Ultra-high-Q Microcavities for D$_{2}$O Detection

Ultra high Q optical microcavities (Q $>$ 10$^{6})$ provide a method for boosting detection sensitivity over conventional detection methods. In a recently published work, the difference between quality factors (Q) of microcavities immersed in D$_{2}$O and H$_{2}$O was measured and calculated. Due to the higher absorption of H$_{2}$O, resonators immersed in H$_{2}$O have lower Q's than those immersed in D$_{2}$O. This difference in absorption can be exploited to use the resonator as a D$_{2}$O detector.
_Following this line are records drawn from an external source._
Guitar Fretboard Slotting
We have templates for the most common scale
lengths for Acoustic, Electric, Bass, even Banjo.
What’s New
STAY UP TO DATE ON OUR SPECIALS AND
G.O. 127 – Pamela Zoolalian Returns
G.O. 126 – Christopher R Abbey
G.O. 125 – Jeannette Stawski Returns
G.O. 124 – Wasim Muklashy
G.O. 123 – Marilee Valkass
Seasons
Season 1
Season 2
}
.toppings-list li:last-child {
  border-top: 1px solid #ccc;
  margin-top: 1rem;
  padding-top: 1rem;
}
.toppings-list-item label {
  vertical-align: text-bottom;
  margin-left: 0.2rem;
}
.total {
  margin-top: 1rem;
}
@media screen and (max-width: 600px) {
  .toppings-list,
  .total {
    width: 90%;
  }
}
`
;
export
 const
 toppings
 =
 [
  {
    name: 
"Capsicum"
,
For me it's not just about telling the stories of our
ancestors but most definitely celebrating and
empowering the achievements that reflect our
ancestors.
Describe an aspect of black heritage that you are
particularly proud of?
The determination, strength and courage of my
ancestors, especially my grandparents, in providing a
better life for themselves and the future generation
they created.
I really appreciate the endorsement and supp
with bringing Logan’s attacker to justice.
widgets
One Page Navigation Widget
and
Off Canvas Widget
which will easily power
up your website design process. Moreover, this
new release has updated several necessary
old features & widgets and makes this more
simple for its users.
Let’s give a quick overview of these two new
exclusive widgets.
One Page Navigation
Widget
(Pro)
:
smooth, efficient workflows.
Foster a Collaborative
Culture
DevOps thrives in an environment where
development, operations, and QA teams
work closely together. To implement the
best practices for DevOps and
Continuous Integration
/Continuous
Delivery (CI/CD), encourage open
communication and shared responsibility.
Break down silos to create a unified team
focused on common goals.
The effect on Q is most noticeable at 1300nm, where the Q in water is 10$^{6}$ and the Q in D$_{2}$O is 10$^{7}$. At longer wavelengths, both Q(D$_{2}$O) and Q(H$_{2}$O) are further degraded, reducing the efficacy of detection, and at shorter wavelengths, Q(D$_{2}$O) and Q(H$_{2}$O) become similar, reducing the effect that the presence of D$_{2}$O alone has on Q. By monitoring the quality factor, .01 M concentration of D$_{2}$O in water (10$^{17}$ molecules of D$_{2}$O) has been detected; however, the actual sensitivity limit is far better than this concentration value. Detection has also been demonstrated by cyclic introduction and flushing of D$_{2}$O, leading to cyclic degradation and improvement of the Q, thereby demonstrating reversible detection.